Alors que toutes les parties au conflit sont tenues par la résolution 2773 (2025) de conclure un cessez-le-feu et le M23 et ses alliés rwandais à se retirer immédiatement des territoires occupés, la Monusco s’efforce de s’acquitter de son mandat en intensifiant ses patrouilles et en établissant des bases opérationnelles mobiles à Lodha et Aar.
Elle facilite également les consultations menées par le Gouvernement congolais avec les groupes armés en Ituri depuis janvier 2025, qui ont notamment conduit à la reddition de 2.216 éléments zaïrois, à la déposition de 103 armes et munitions, a fait valoir la haute fonctionnaire.
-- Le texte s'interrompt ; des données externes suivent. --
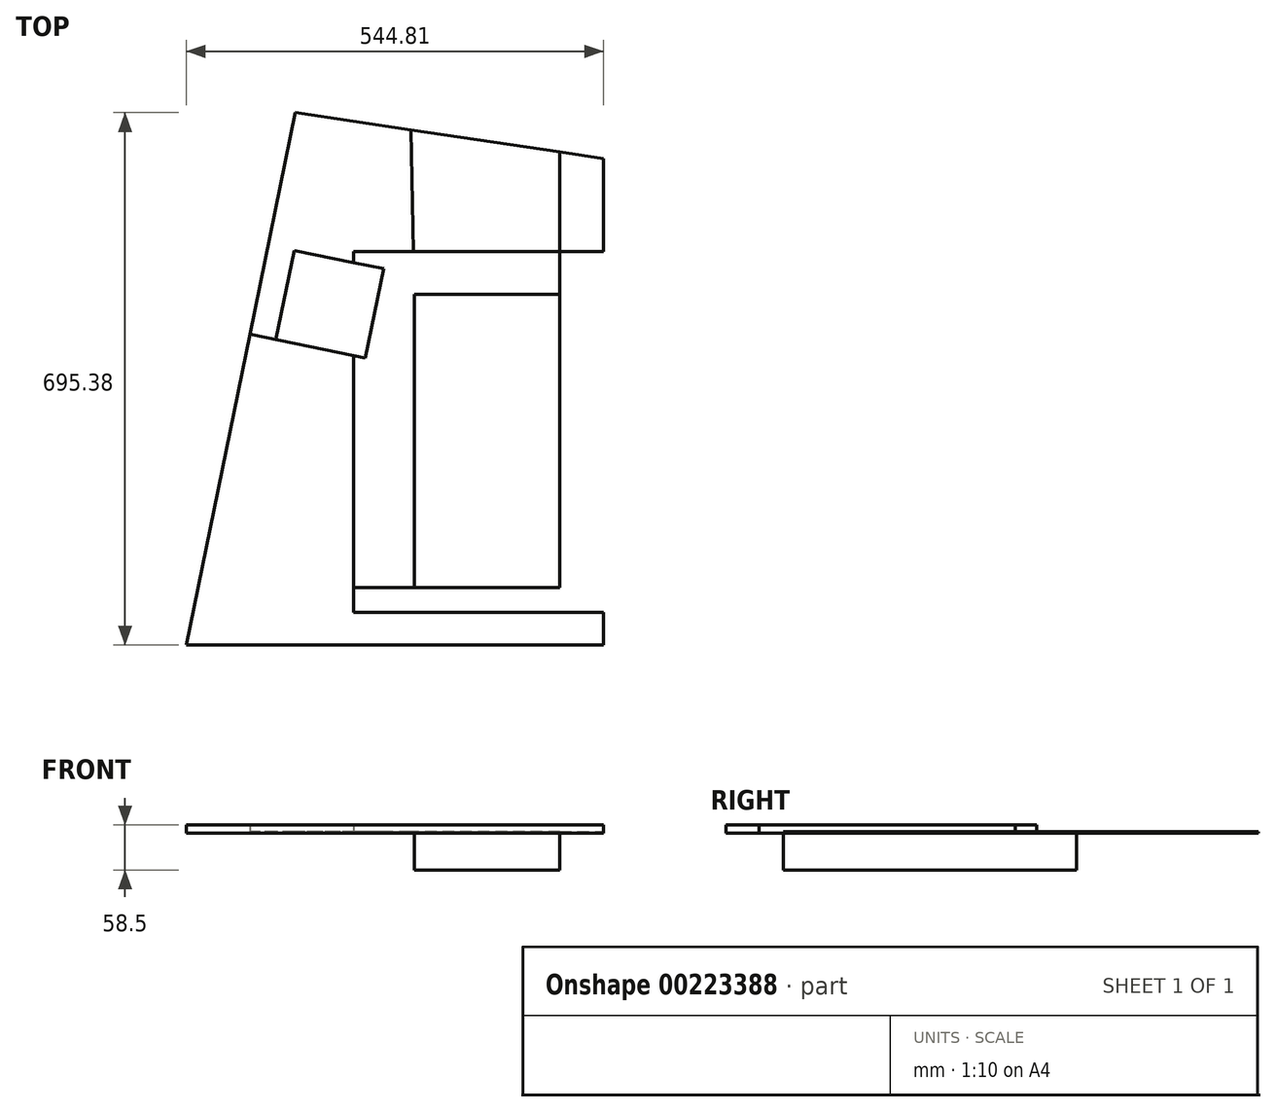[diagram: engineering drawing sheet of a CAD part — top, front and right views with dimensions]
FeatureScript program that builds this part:
annotation { "Feature Type Name" : "Feature", "Feature Type Description" : "" }
export const myFeature = defineFeature(function(context is Context, id is Id, definition is map)
    precondition{}
    {
        {
            var Q0;
            Q0=qCreatedBy(makeId("Top.planeOp"),FACE);
            var sketch = newSketch(context, id + "F0", { "sketchPlane" : qUnion([Q0])});
            skLineSegment(sketch, "E0", {"start": v(-196.34, 336.38) * mm, "end": v(-323.41, -284) * mm});
            skLineSegment(sketch, "E1", {"start": v(-323.41, -284) * mm, "end": v(149.04, -284) * mm});
            skLineSegment(sketch, "E2", {"start": v(149.04, -284) * mm, "end": v(149.04, 285) * mm, "construction": true});
            skLineSegment(sketch, "E3", {"start": v(149.04, 285) * mm, "end": v(-196.34, 336.38) * mm});
            skLineSegment(sketch, "E4", {"start": v(-244.96, 99) * mm, "end": v(149.04, 99) * mm, "construction": true});
            skLineSegment(sketch, "E5", {"start": v(-40.96, 99) * mm, "end": v(-45.57, 313.95) * mm, "construction": true});
            skLineSegment(sketch, "E6", {"start": v(149.04, 99) * mm, "end": v(149.04, -284) * mm});
            skLineSegment(sketch, "E7.bottom", {"start": v(-40.96, 99) * mm, "end": v(149.04, 99) * mm});
            skLineSegment(sketch, "E7.top", {"start": v(-40.96, -284) * mm, "end": v(149.04, -284) * mm});
            skLineSegment(sketch, "E7.left", {"start": v(-40.96, 99) * mm, "end": v(-40.96, -284) * mm});
            skLineSegment(sketch, "E8", {"start": v(-323.41, -284) * mm, "end": v(-338.77, -359) * mm});
            skLineSegment(sketch, "E9", {"start": v(-338.77, -359) * mm, "end": v(149.04, -359) * mm});
            skLineSegment(sketch, "E10", {"start": v(149.04, -359) * mm, "end": v(149.04, -284) * mm});
            skPoint(sketch, "E11", {"position": v(-40.96, 16) * mm});
            skLineSegment(sketch, "E12", {"start": v(-40.96, 16) * mm, "end": v(-261.96, 16) * mm, "construction": true});
            skLineSegment(sketch, "E13", {"start": v(149.04, 285) * mm, "end": v(206.04, 276.52) * mm});
            skLineSegment(sketch, "E14", {"start": v(206.04, 276.52) * mm, "end": v(206.04, -359) * mm});
            skLineSegment(sketch, "E15", {"start": v(206.04, -359) * mm, "end": v(149.04, -359) * mm});
            skLineSegment(sketch, "E16", {"start": v(206.04, 155) * mm, "end": v(-233.5, 155) * mm, "construction": true});
            skLineSegment(sketch, "E17", {"start": v(206.04, -316) * mm, "end": v(-119.96, -316) * mm});
            skLineSegment(sketch, "E18", {"start": v(-119.96, -316) * mm, "end": v(-119.96, 155) * mm});
            skLineSegment(sketch, "E19", {"start": v(-119.96, 155) * mm, "end": v(206.04, 155) * mm});
            skLineSegment(sketch, "E20", {"start": v(-197.82, 156.45) * mm, "end": v(-221.7, 39.87) * mm});
            skLineSegment(sketch, "E21", {"start": v(-221.7, 39.87) * mm, "end": v(-105.12, 16) * mm});
            skLineSegment(sketch, "E22", {"start": v(-105.12, 16) * mm, "end": v(-81.24, 132.58) * mm});
            skLineSegment(sketch, "E23", {"start": v(-81.24, 132.58) * mm, "end": v(-197.82, 156.45) * mm});
            skLineSegment(sketch, "E24", {"start": v(-221.7, 39.87) * mm, "end": v(-255.65, 46.83) * mm});
            skLineSegment(sketch, "E25", {"start": v(-40.96, 99) * mm, "end": v(-45.57, 313.95) * mm});
            skLineSegment(sketch, "E26", {"start": v(149.04, 99) * mm, "end": v(149.04, 285) * mm});
            skSolve(sketch);
        }
        {
            var Q0;
            Q0=makeQuery(id+"F0.imprint","IMPRINT",FACE,{"disambiguationData":[TD([[makeQuery(id+"F0.imprint","IMPRINT",EDGE,{"derivedFrom":sQuery(id+"F0.wireOp",EDGE,"E7.bottom")}),-1.0]])]});
            extrude(context, id + "F1", {"entities" : qUnion([Q0]), "oppositeDirection" : true, "offsetDistance" : 25 * mm, "depth" : 48 * mm});
        }
        {
            var Q0;
            Q0=makeQuery(id+"F0.imprint","IMPRINT",FACE,{"disambiguationData":[TD([[makeQuery(id+"F0.imprint","IMPRINT",EDGE,{"derivedFrom":sQuery(id+"F0.wireOp",EDGE,"E7.bottom")}),1.0]])]});
            var Q1;
            {var subQ1=sQuery(id+"F0.wireOp",EDGE,"E7.top");Q1=makeQuery(id+"F0.imprint","IMPRINT",FACE,{"disambiguationData":[TD([[makeQuery(id+"F0.imprint","IMPRINT",EDGE,{"derivedFrom":subQ1}),-1.0]])]});}
            var Q2;
            {var subQ6=sQuery(id+"F0.wireOp",EDGE,"E7.left");Q2=makeQuery(id+"F0.imprint","IMPRINT",FACE,{"disambiguationData":[TD([[makeQuery(id+"F0.imprint","IMPRINT",EDGE,{"derivedFrom":subQ6}),-1.0]])]});}
            var Q3;
            {var subQ8=sQuery(id+"F0.wireOp",EDGE,"E6");Q3=makeQuery(id+"F0.imprint","IMPRINT",FACE,{"disambiguationData":[TD([[makeQuery(id+"F0.imprint","IMPRINT",EDGE,{"derivedFrom":subQ8}),1.0]])]});}
            extrude(context, id + "F2", {"entities" : qUnion([Q0, Q1, Q2, Q3]), "offsetDistance" : 25 * mm, "depth" : 2 * mm});
        }
        {
            var Q0;
            {var subQ0=sQuery(id+"F0.wireOp",EDGE,"E24");Q0=makeQuery(id+"F0.imprint","IMPRINT",FACE,{"disambiguationData":[TD([[makeQuery(id+"F0.imprint","IMPRINT",EDGE,{"derivedFrom":subQ0}),1.0]])]});}
            var Q1;
            {var subQ4=sQuery(id+"F0.wireOp",EDGE,"E8");Q1=makeQuery(id+"F0.imprint","IMPRINT",FACE,{"disambiguationData":[TD([[makeQuery(id+"F0.imprint","IMPRINT",EDGE,{"derivedFrom":subQ4}),1.0]])]});}
            var Q2;
            {var subQ0=sQuery(id+"F0.wireOp",EDGE,"E15");Q2=makeQuery(id+"F0.imprint","IMPRINT",FACE,{"disambiguationData":[TD([[makeQuery(id+"F0.imprint","IMPRINT",EDGE,{"derivedFrom":subQ0}),-1.0]])]});}
            extrude(context, id + "F3", {"entities" : qUnion([Q0, Q1, Q2]), "offsetDistance" : 25 * mm, "depth" : 10.5 * mm});
        }
        {
            var Q0;
            {var subQ5=sQuery(id+"F0.wireOp",EDGE,"E3");Q0=makeQuery(id+"F0.imprint","IMPRINT",FACE,{"disambiguationData":[TD([[makeQuery(id+"F0.imprint","IMPRINT",EDGE,{"derivedFrom":subQ5}),1.0]])]});}
            extrude(context, id + "F4", {"entities" : qUnion([Q0]), "offsetDistance" : 25 * mm, "depth" : 2 * mm});
        }
        {
            var Q0;
            {var subQ12=sQuery(id+"F0.wireOp",EDGE,"E20");Q0=makeQuery(id+"F0.imprint","IMPRINT",FACE,{"disambiguationData":[TD([[makeQuery(id+"F0.imprint","IMPRINT",EDGE,{"derivedFrom":subQ12}),-1.0]])]});}
            var Q1;
            {var subQ0=sQuery(id+"F0.wireOp",EDGE,"E13");Q1=makeQuery(id+"F0.imprint","IMPRINT",FACE,{"disambiguationData":[TD([[makeQuery(id+"F0.imprint","IMPRINT",EDGE,{"derivedFrom":subQ0}),-1.0]])]});}
            var Q2;
            Q2=makeQuery(id+"F4.opExtrude","CAP_FACE",FACE,{"disambiguationData":[OSD([sQuery(id+"F0.wireOp",EDGE,"E3"),sQuery(id+"F0.wireOp",EDGE,"E19"),sQuery(id+"F0.wireOp",EDGE,"E25"),sQuery(id+"F0.wireOp",EDGE,"E26")])],"isStart":false});
            extrude(context, id + "F5", {"entities" : qUnion([Q0, Q1]), "endBound" : BoundingType.UP_TO_SURFACE, "depth" : 25 * mm, "endBoundEntityFace" : qUnion([Q2]), "offsetDistance" : 25 * mm});
        }
    });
Mais à Goma et dans d’autres zones sous contrôle du M23, a-t-elle confirmé, la liberté de mouvement des Casques bleus continue d’être entravée, notamment par des barrages routiers et une obligation de notification préalable de 48 heures, même si, ces derniers jours, certaines restrictions ont été assouplies.
« Des milliers de morts et des déplacés internes, des villes entières ravagées de Walikale à Kamanyola en passant par Bunagana, Masisi centre, Goma, Minova, Idjwi et Bukavu, dans un contexte humanitaire globalement chaotique ; l’Est du Congo offre toujours et encore l’image d’un spectacle désolant».
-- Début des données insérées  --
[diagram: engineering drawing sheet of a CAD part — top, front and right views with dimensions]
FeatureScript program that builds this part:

C’est ainsi que le représentant congolais aux Nations Unies a décrit la situation que vit le pays, tandis que Charlotte Slente, la Secrétaire générale du Conseil danois pour les réfugiés, a précisé que l’«explosion» de violence à Goma et ses environs a provoqué l’exode de 660.000 personnes, un chiffre qui s’ajoute aux 6,7 millions de personnes déjà déplacées à travers le pays fin 2024.
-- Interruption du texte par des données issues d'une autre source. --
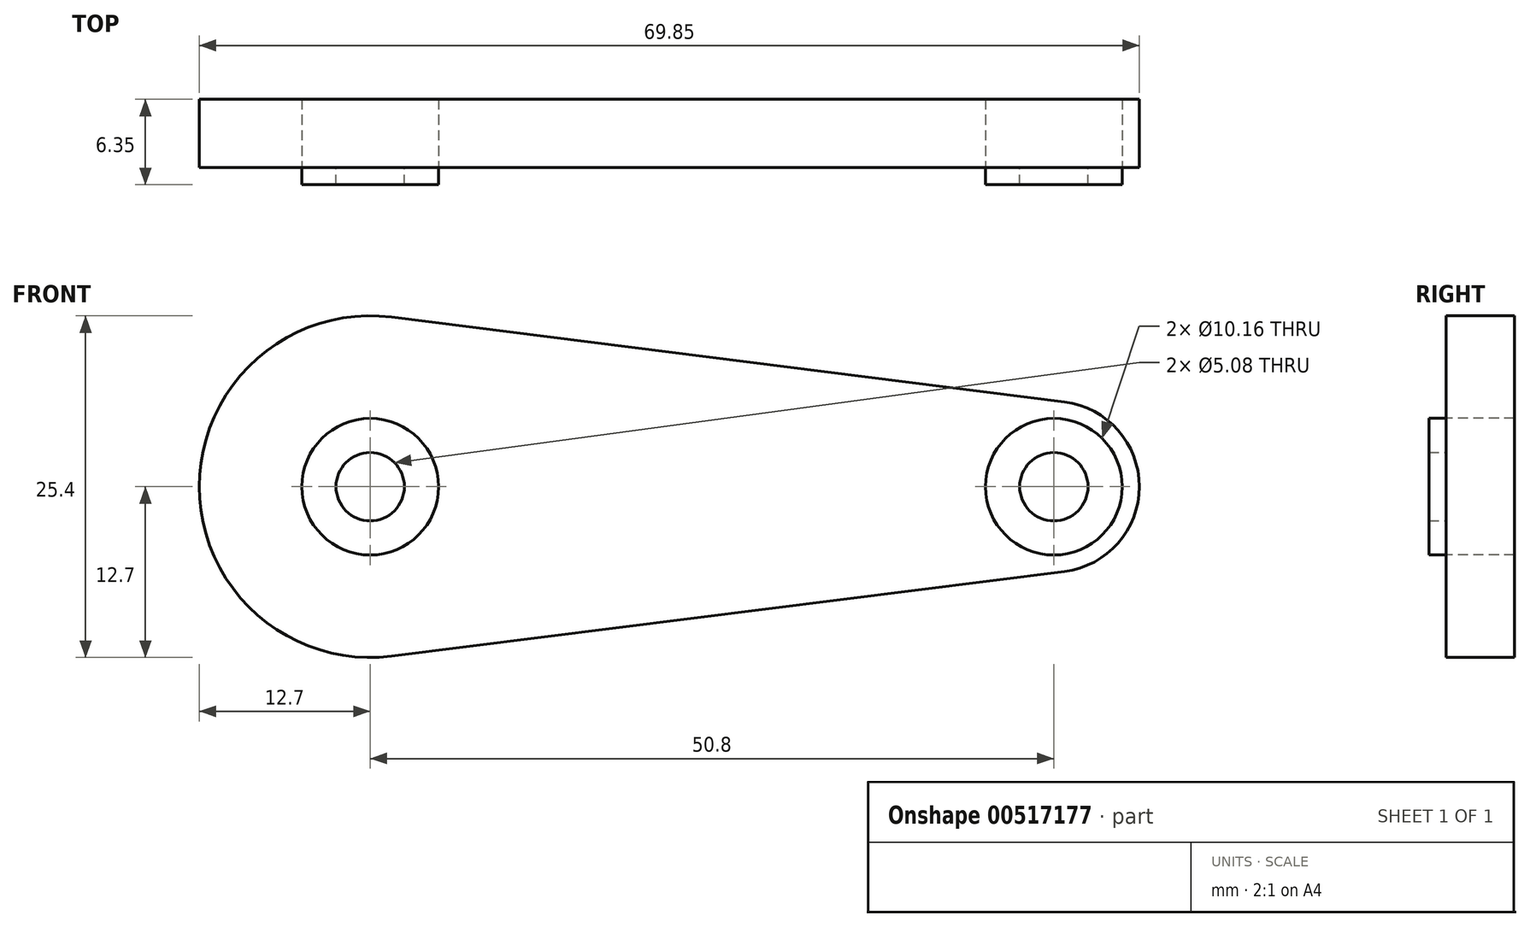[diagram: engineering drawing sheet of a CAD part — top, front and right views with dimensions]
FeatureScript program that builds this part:
annotation { "Feature Type Name" : "Feature", "Feature Type Description" : "" }
export const myFeature = defineFeature(function(context is Context, id is Id, definition is map)
    precondition{}
    {
        {
            var Q0;
            Q0=qCreatedBy(makeId("Front.planeOp"),FACE);
            var sketch = newSketch(context, id + "F0", { "sketchPlane" : qUnion([Q0])});
            skLineSegment(sketch, "E0", {"start": v(-25.4, 0) * mm, "end": v(25.4, 0) * mm});
            skPoint(sketch, "E1", {"position": v(0, 0) * mm});
            skCircle(sketch, "E2", {"center": v(-25.4, 0) * mm, "radius": 12.7 * mm});
            skCircle(sketch, "E3", {"center": v(25.4, 0) * mm, "radius": 6.35 * mm});
            skLineSegment(sketch, "E4", {"start": v(26.2, 6.3) * mm, "end": v(-23.81, 12.6) * mm});
            skLineSegment(sketch, "E5", {"start": v(26.2, -6.3) * mm, "end": v(-23.81, -12.6) * mm});
            skCircle(sketch, "E6", {"center": v(-25.4, 0) * mm, "radius": 2.54 * mm});
            skCircle(sketch, "E7", {"center": v(-25.4, 0) * mm, "radius": 0.6 * mm});
            skCircle(sketch, "E8", {"center": v(25.4, 0) * mm, "radius": 2.54 * mm});
            skCircle(sketch, "E9.0", {"center": v(-25.4, 0) * mm, "radius": 5.08 * mm});
            skCircle(sketch, "E10.0", {"center": v(25.4, 0) * mm, "radius": 5.08 * mm});
            skSolve(sketch);
        }
        {
            var Q0;
            Q0=makeQuery(id+"F0.imprint","IMPRINT",FACE,{"disambiguationData":[TD([[makeQuery(id+"F0.imprint","IMPRINT",EDGE,{"derivedFrom":sQuery(id+"F0.wireOp",EDGE,"E8")}),-1.0]])]});
            var Q1;
            Q1=makeQuery(id+"F0.imprint","IMPRINT",FACE,{"disambiguationData":[TD([[makeQuery(id+"F0.imprint","IMPRINT",EDGE,{"derivedFrom":sQuery(id+"F0.wireOp",EDGE,"E6")}),-1.0]])]});
            extrude(context, id + "F1", {"entities" : qUnion([Q0, Q1]), "depth" : 1.27 * mm, "offsetDistance" : 25.4 * mm});
        }
        {
            var Q0;
            Q0=makeQuery(id+"F0.imprint","IMPRINT",FACE,{"disambiguationData":[TD([[makeQuery(id+"F0.imprint","IMPRINT",EDGE,{"derivedFrom":sQuery(id+"F0.wireOp",EDGE,"E9.0")}),-1.0]])]});
            var Q1;
            {var subQ5=sQuery(id+"F0.wireOp",EDGE,"E4");Q1=makeQuery(id+"F0.imprint","IMPRINT",FACE,{"disambiguationData":[TD([[makeQuery(id+"F0.imprint","IMPRINT",EDGE,{"derivedFrom":subQ5}),1.0]])]});}
            var Q2;
            {var subQ5=sQuery(id+"F0.wireOp",EDGE,"E5");Q2=makeQuery(id+"F0.imprint","IMPRINT",FACE,{"disambiguationData":[TD([[makeQuery(id+"F0.imprint","IMPRINT",EDGE,{"derivedFrom":subQ5}),-1.0]])]});}
            var Q3;
            Q3=makeQuery(id+"F0.imprint","IMPRINT",FACE,{"disambiguationData":[TD([[makeQuery(id+"F0.imprint","IMPRINT",EDGE,{"derivedFrom":sQuery(id+"F0.wireOp",EDGE,"E10.0")}),-1.0]])]});
            extrude(context, id + "F2", {"entities" : qUnion([Q0, Q1, Q2, Q3]), "oppositeDirection" : true, "depth" : 5.08 * mm, "offsetDistance" : 25.4 * mm});
        }
    });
Au Burundi, autre pays touché par cette guerre dont le représentant s’est exprimé le 27 mars, 60.000 Congolais de plus ont trouvé refuge, portant leur nombre total à 120.000. L’ampleur et la persistance des violences, que le représentant congolais a attribuées aux forces rwandaises et à leurs supplétifs, suggère qu’«on ne peut plus se permettre de laisser cette crise s’éterniser au prétexte qu’elle serait un problème africain nécessitant une solution africaine», à laquelle a appelé de ses vœux la Chine et la Sierra Leone, au nom des A3+, le bloc formé par ce pays, l’Algérie, la Somalie et le Guyana.
Le délégué congolais a accusé le Rwanda de mauvaise foi et d’«intransigeance» dans le cadre des pourparlers de paix, qu’il tenterait de saboter. Le Rwanda, qui ne jurait que par les négociations directes entre le Congo et l’AFC/M23, a été le premier à boycotter la rencontre du 18 mars dans le cadre de la feuille de route de Luanda, dont le moindre engagement aurait été «piétiné» par le pays.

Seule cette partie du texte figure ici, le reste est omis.